None of this would be possible without substantial bench strength in DNS and DHCP, and we employ several veterans of ISC and other open source organizations. Their familiarity with the open source code and close relationships with the staff of these organizations helps us work effectively with them.
And let’s not forget CoreDNS, a plugin-based DNS server widely used in containerized environments. It’s the default DNS server used with Kubernetes. Three of the top five contributors to CoreDNS are current or former Infoblox employees, and Infoblox employees helped introduce CoreDNS to the Cloud Native Computing Foundation (CNCF) and shepherd it to Graduated status. Two of us even co-wrote a book about it. We use CoreDNS extensively in our cloud-managed DDI and DNS security products, BloxOne DDI and BloxOne Threat Defense, and we’ll continue to contribute code we’ve developed in support of those products back to CoreDNS.

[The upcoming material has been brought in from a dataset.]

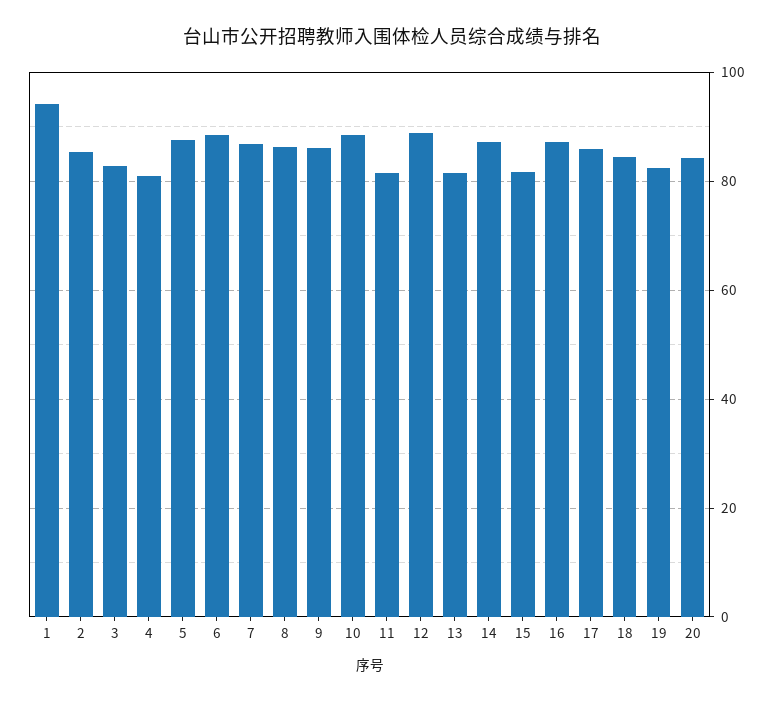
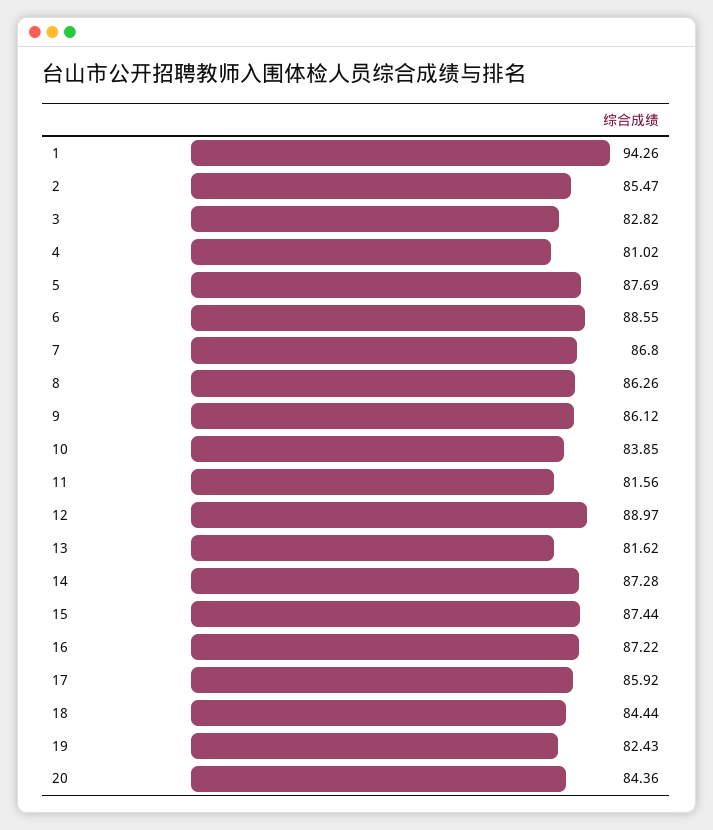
10: 88 -> 83.85
15: 82 -> 87.44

As for the “just” in “just exploit open source,” we developed the Infoblox Grid, which allows companies to manage hundreds of DNS and DHCP servers from a single interface and API, and which provides unmatched resiliency and security that thousands of customers rely on. We built BloxOne, a cloud-managed platform based on containers, Kubernetes and other cloud-native technologies, to support applications including BloxOne DDI and BloxOne Threat Defense.
So, do we exploit open source? Damn right we do, and we’re proud of it!